DATA RECORDS Start Marker

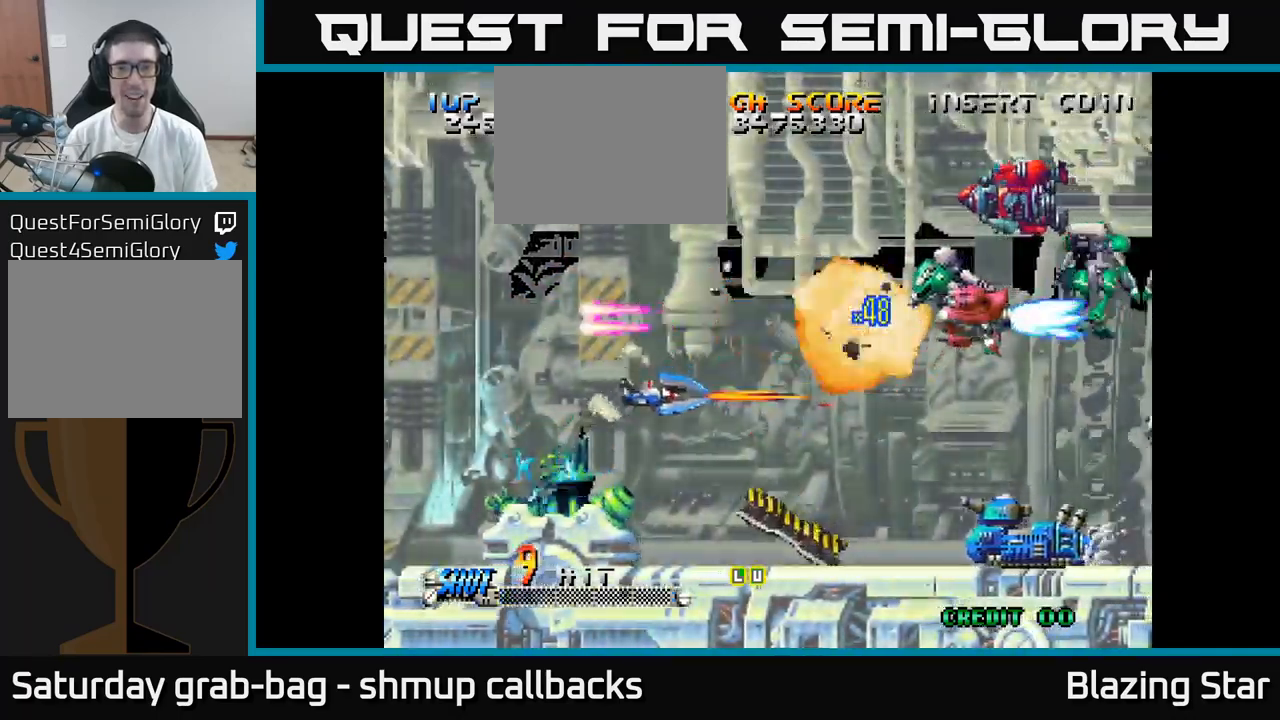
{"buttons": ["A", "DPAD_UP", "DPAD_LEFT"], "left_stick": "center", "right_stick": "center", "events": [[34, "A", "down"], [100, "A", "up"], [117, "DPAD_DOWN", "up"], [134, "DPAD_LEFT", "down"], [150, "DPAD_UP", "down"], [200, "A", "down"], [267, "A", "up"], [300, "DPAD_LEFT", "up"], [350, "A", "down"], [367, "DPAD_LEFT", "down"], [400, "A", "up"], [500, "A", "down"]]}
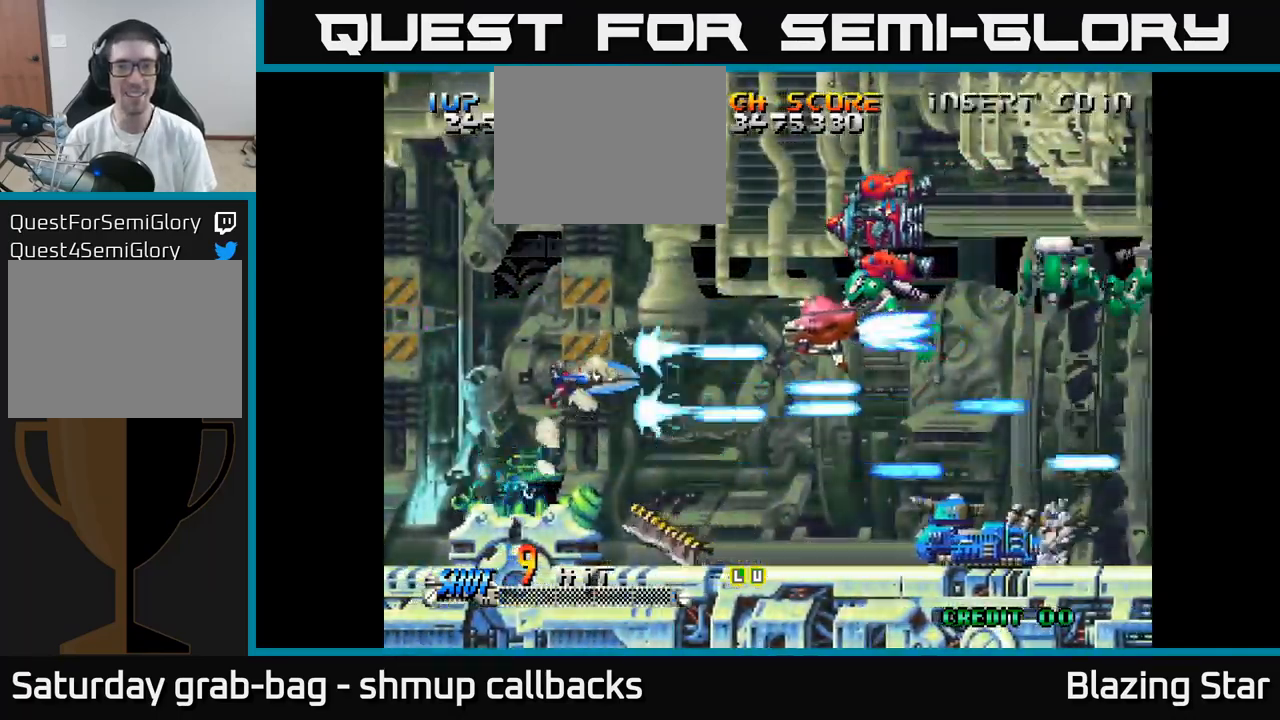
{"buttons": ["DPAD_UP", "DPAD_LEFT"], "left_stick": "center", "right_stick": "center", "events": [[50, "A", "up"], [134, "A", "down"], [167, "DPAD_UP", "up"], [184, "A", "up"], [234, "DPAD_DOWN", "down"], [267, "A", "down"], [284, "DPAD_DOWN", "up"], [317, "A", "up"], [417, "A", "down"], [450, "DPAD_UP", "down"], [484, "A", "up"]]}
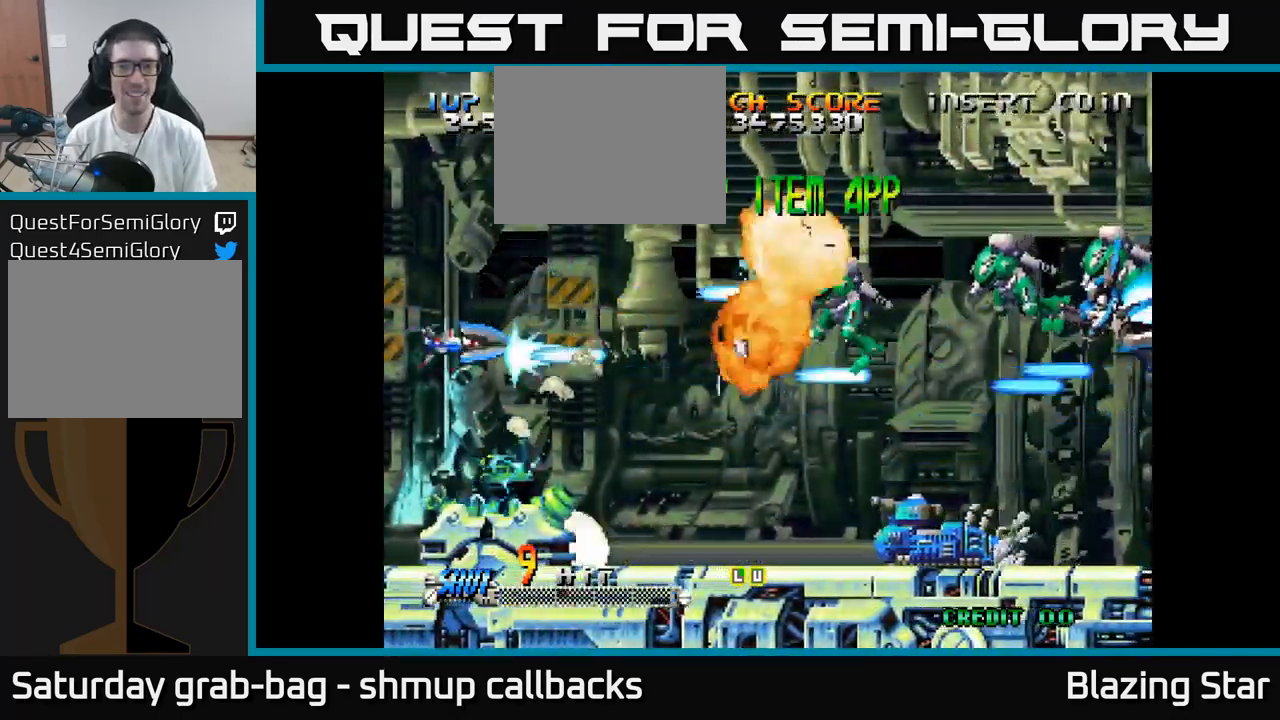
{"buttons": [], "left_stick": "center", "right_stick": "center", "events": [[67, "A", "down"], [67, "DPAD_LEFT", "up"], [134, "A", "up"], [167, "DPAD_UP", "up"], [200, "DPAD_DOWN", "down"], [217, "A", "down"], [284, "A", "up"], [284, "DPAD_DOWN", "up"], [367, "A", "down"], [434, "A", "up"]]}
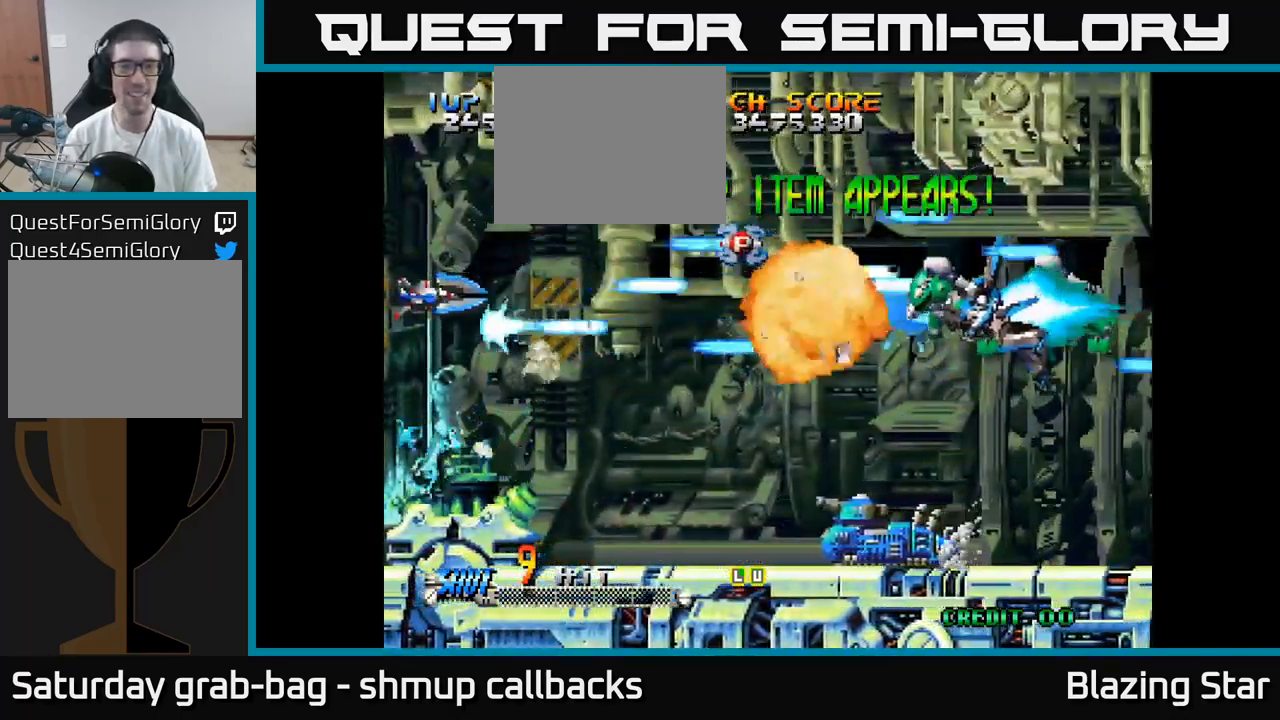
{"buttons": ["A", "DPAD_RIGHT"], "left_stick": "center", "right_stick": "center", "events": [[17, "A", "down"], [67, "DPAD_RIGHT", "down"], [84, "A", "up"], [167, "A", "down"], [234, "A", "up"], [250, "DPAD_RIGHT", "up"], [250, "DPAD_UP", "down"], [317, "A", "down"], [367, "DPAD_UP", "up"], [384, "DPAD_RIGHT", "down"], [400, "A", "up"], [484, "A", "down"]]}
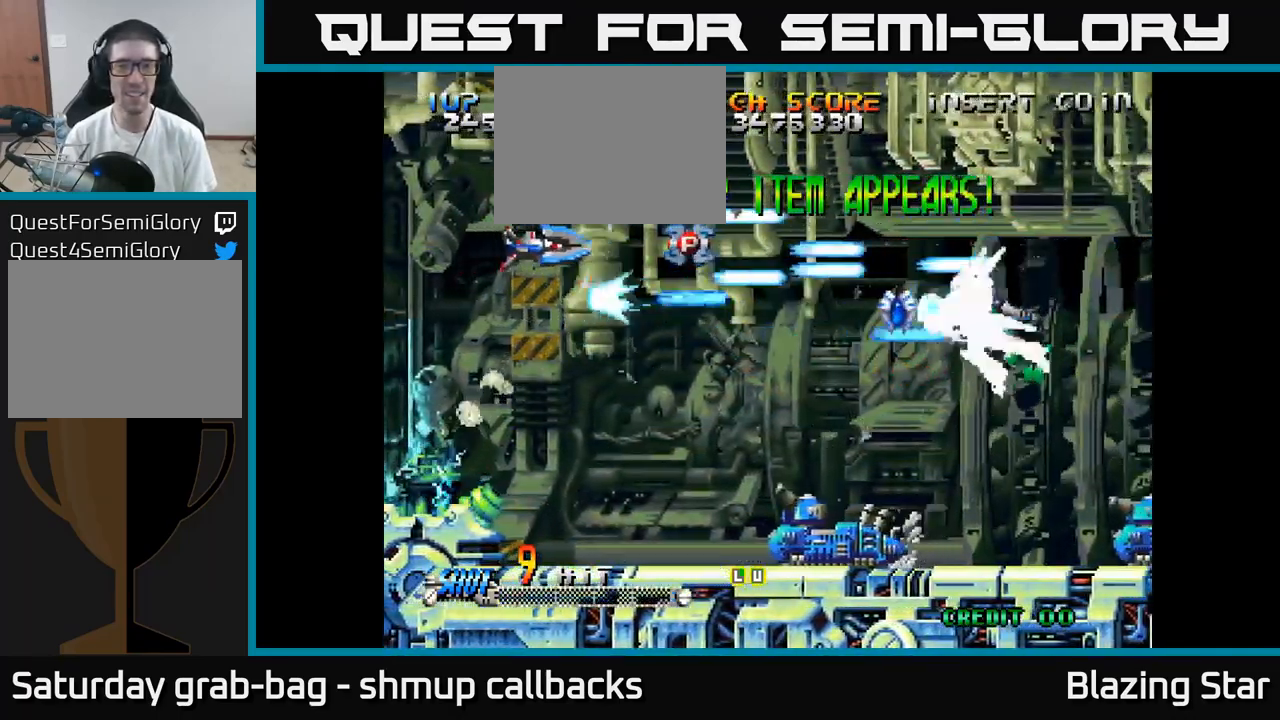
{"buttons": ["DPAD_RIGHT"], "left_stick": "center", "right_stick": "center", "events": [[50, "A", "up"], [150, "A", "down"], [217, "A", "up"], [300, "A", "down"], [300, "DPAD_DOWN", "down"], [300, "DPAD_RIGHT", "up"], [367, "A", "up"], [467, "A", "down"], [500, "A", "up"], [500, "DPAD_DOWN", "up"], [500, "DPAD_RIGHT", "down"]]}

DATA RECORDS End Marker

▶ [TRY IT] Write out the records shown above exactly, but do not include any images.

▶ [ANSWER]
{"buttons": ["A", "DPAD_UP", "DPAD_LEFT"], "left_stick": "center", "right_stick": "center", "events": [[34, "A", "down"], [100, "A", "up"], [117, "DPAD_DOWN", "up"], [134, "DPAD_LEFT", "down"], [150, "DPAD_UP", "down"], [200, "A", "down"], [267, "A", "up"], [300, "DPAD_LEFT", "up"], [350, "A", "down"], [367, "DPAD_LEFT", "down"], [400, "A", "up"], [500, "A", "down"]]}
{"buttons": ["DPAD_UP", "DPAD_LEFT"], "left_stick": "center", "right_stick": "center", "events": [[50, "A", "up"], [134, "A", "down"], [167, "DPAD_UP", "up"], [184, "A", "up"], [234, "DPAD_DOWN", "down"], [267, "A", "down"], [284, "DPAD_DOWN", "up"], [317, "A", "up"], [417, "A", "down"], [450, "DPAD_UP", "down"], [484, "A", "up"]]}
{"buttons": [], "left_stick": "center", "right_stick": "center", "events": [[67, "A", "down"], [67, "DPAD_LEFT", "up"], [134, "A", "up"], [167, "DPAD_UP", "up"], [200, "DPAD_DOWN", "down"], [217, "A", "down"], [284, "A", "up"], [284, "DPAD_DOWN", "up"], [367, "A", "down"], [434, "A", "up"]]}
{"buttons": ["A", "DPAD_RIGHT"], "left_stick": "center", "right_stick": "center", "events": [[17, "A", "down"], [67, "DPAD_RIGHT", "down"], [84, "A", "up"], [167, "A", "down"], [234, "A", "up"], [250, "DPAD_RIGHT", "up"], [250, "DPAD_UP", "down"], [317, "A", "down"], [367, "DPAD_UP", "up"], [384, "DPAD_RIGHT", "down"], [400, "A", "up"], [484, "A", "down"]]}
{"buttons": ["DPAD_RIGHT"], "left_stick": "center", "right_stick": "center", "events": [[50, "A", "up"], [150, "A", "down"], [217, "A", "up"], [300, "A", "down"], [300, "DPAD_DOWN", "down"], [300, "DPAD_RIGHT", "up"], [367, "A", "up"], [467, "A", "down"], [500, "A", "up"], [500, "DPAD_DOWN", "up"], [500, "DPAD_RIGHT", "down"]]}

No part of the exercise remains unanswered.